[[ MATERIAL PROVIDED, beginning ]]
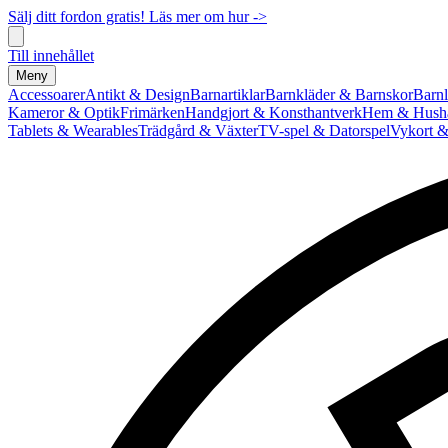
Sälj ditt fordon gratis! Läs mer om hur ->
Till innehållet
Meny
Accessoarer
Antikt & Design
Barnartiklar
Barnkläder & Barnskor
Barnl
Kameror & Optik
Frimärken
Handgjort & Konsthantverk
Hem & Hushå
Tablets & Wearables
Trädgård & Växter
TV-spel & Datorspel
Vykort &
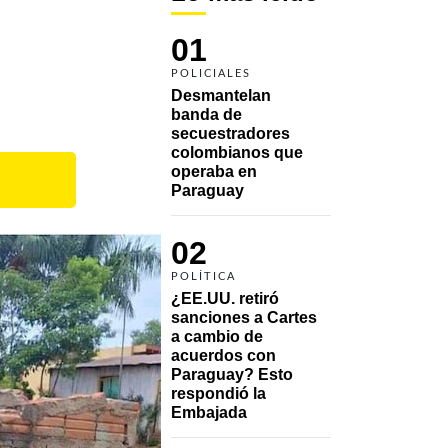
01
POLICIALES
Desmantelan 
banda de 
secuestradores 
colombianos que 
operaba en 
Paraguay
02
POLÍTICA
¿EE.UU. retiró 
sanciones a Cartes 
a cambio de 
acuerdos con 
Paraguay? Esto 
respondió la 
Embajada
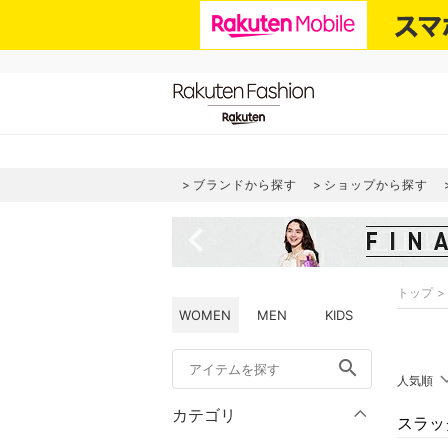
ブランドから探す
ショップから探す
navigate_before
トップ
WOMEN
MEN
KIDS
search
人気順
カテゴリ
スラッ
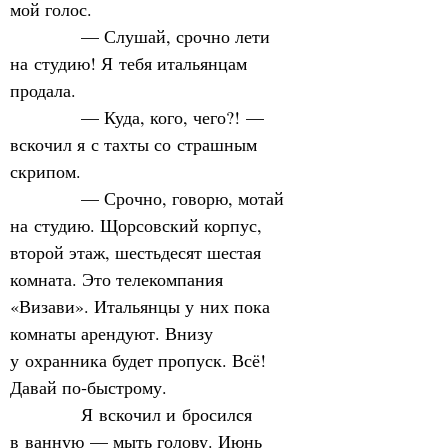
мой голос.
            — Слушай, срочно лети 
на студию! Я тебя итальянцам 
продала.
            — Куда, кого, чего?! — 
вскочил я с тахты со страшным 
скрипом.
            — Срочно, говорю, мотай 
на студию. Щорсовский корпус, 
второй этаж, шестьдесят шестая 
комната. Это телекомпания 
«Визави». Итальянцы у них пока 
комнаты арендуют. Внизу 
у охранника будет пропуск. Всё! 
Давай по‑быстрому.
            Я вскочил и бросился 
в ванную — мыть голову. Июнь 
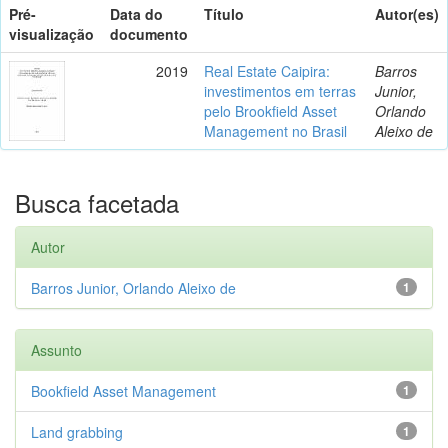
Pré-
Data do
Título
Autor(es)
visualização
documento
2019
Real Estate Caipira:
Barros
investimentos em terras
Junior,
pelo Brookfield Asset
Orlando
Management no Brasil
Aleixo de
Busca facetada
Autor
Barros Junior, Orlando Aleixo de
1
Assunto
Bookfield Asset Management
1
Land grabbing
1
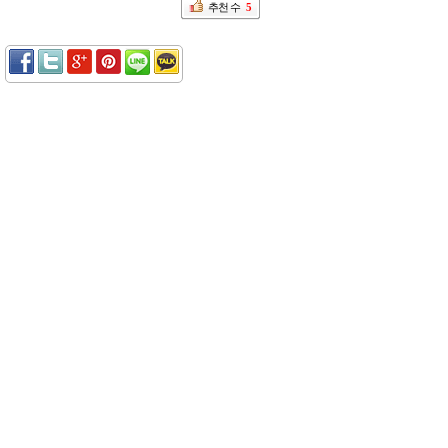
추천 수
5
[[ MATERIAL PROVIDED, end ]]
**WHAT IS BEING ASKED:** Among the entries above, copy exactly only the lines starting with the one containing "на студию! Я тебя итальянцам" and going through the one containing "комнаты арендуют. Внизу", both ends included.

**RESPONSE:**
на студию! Я тебя итальянцам 
продала.
            — Куда, кого, чего?! — 
вскочил я с тахты со страшным 
скрипом.
            — Срочно, говорю, мотай 
на студию. Щорсовский корпус, 
второй этаж, шестьдесят шестая 
комната. Это телекомпания 
«Визави». Итальянцы у них пока 
комнаты арендуют. Внизу 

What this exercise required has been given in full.